After two such leaks in 2016 and 2017, the International Consortium of Investigative Journalists (ICIJ) has come forward with a new set of stories on the financial secrets of the world’s elite. In almost 12 million documents, journalists have uncovered how politicians, businessmen and celebrities around the world hide their wealth, avoid paying taxes, and in some cases, launder money.

The ICIJ has worked with 600 journalists in 117 countries for months. In India, the investigation is led by The Indian Express, which has reported that at least 380 individuals of Indian nationality have figured in the papers, dubbed Pandora Papers. Of this, the newspaper has investigated and corroborated 60 prominent individuals and companies. Some names include cricketer Sachin Tendulkar, Reliance’s Anil Ambani, billionaire and entrepreneur Kiran Mazumdar Shaw and lobbyist Niira Radia.

The investigation reveals the myriad efforts that the wealthy have taken to safeguard their wealth in locations that have lax tax rules, but strict privacy laws. This is primarily done by setting up complex, multi-layered trusts. While there is nothing illegal in trusts themselves, the reports allege that individuals named in the report do so for the sole purpose of hiding their wealth and evading tax authorities.

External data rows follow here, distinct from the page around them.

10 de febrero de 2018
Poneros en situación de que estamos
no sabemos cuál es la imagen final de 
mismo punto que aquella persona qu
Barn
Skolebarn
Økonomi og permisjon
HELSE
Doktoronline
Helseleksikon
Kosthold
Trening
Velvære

Estimates of the wealth hidden vary from $5.6 trillion to $32 trillion, according to the ICIJ. Tax havens cause major losses to governments; the International Monetary Fund places this loss at $600bn in lost taxes each year to governments around the world. Of course, the Pandora Papers do not come as a surprise to anyone—the methods and practices that many use to hide their fortune are well known to the rest of us. Despite that, the numbers astound. The investigation is one part of the story, and more details are required to understand the authenticity of the numbers being reported. Authorities must take up the allegations thrown up in these reports, act on them, while tightening regulations.